I wanted to focus on that first part of the race, if I got through that, everything else would be comparatively easier. But since I haven’t raced in a while, I wasn’t sure what type of race condition I was in, especially for hills. I knew a big part of me was going to try and hang with the runners up ahead, but that would just wear me out for the rest of the race.
I did my best to hold back the first mile. After the first couple hundred meters of dodging the casual runners in front of me, I finally had a clear path to run the race at my own pace. I threw out a pace of 7:15 so I tried to hover around that for the first mile. The last part of the first mile was uphill so I think 7:23 was pretty much on target.

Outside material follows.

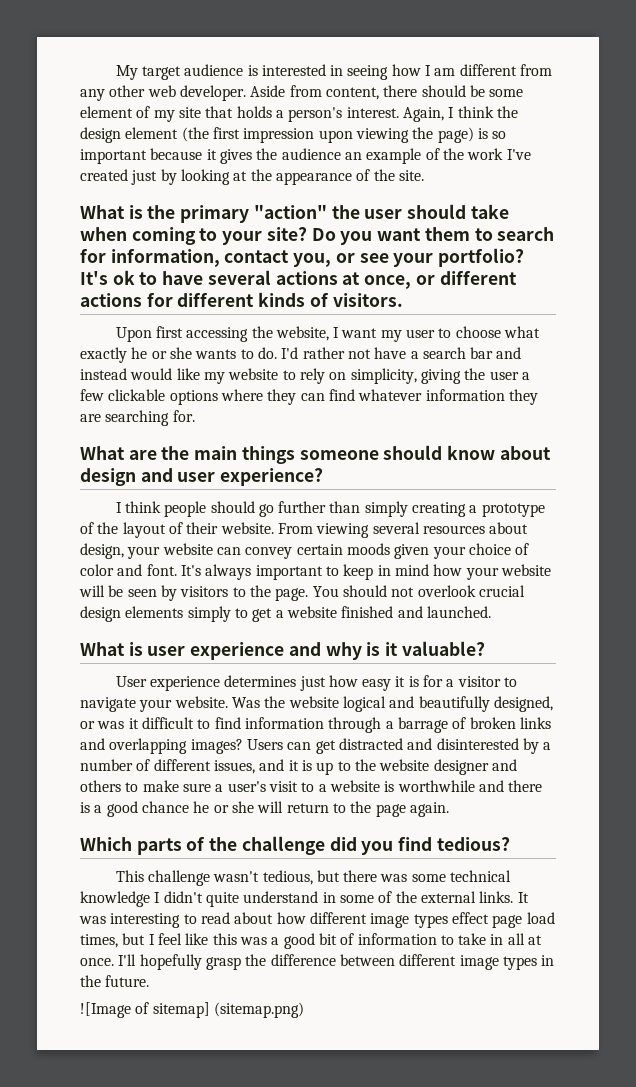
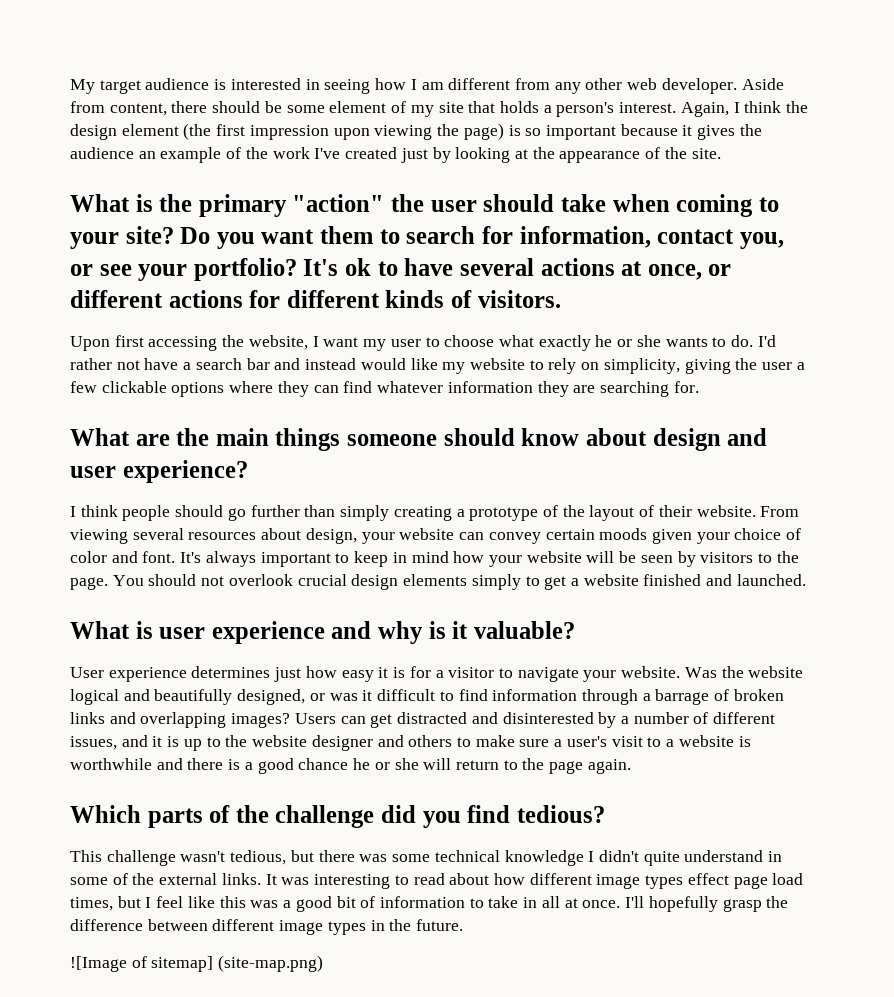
[213,1002,304,1018] (sitemap.png) -> [218,955,324,972] (site-map.png)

The combination of holding back the first mile, not going up too fast up the hills and the fact that it was still the beginning in the race all helped me successfully overcome the hills for the next couple of miles. Just before the race started, one of my brother’s friends said he was going to move closer to the front of the starting line. My brother knew that it would have been annoying and a waste of energy for me to have to zigzag between slower runners, so he told me to do the same thing. I got a little closer, but probably not as close as my brother’s friend. During the race, I was actually passing quite a few runners on the uphills, which could have been a good thing or a bad thing. At around mile 2.5 (just before the peak), I saw my brother’s friend ahead which gave me a surge of energy to catch him. I started running next to him hoping to help each other for at least a couple of miles. But according my him (as he told me after the race), I just dogged him! I had my headphones on but didn’t say anything to him as I approached him, and after he said good job to me, I just took off. But from my perspective, I just felt that he didn’t want to push the pace, so I decided to keep going.

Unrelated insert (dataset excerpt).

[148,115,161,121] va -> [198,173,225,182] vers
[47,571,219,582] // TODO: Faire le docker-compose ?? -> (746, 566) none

The next couple of miles weren’t too painful, most of it was downhill, and I actually hit a top speed of 4:38 or 5:00 min/mile, something I’ll never do on a flat course! I also knew I felt good because I was actually passing other runners and when a runner passed me, I didn’t get discouraged and let them go, but held my pace and passed them when we hit another downhill. It’s literally night and day when comparing how I feel during a race where I start off too fast vs a reasonable pace. There were a few runners that I had to let go or just couldn’t catch, but I’ll live with it. I still know I ran a hard-fought race that was paced very well and didn’t start off too fast to be fatigued for the rest of the race.
So now that I’ve been re-bitten by the race bug again, I need to make sure I don’t slack off and get some quality training in. I have a few races in the pipeline although I would like to find a few more to fill in. I think I mentioned in the previous post that I signed up for the LA Marathon next month, I recently registered for a trail half marathon, which will be my first and either the Rock ‘n’ Roll half/full in SD or maybe travel to Seattle for that one, still deciding. My brother and his friends also invited me to run the SF half at the end of July, which might be fun too. It’s supposed to be a pretty fun/scenic course, so that’s another one that I might consider as well. So many races to choose from, so little time!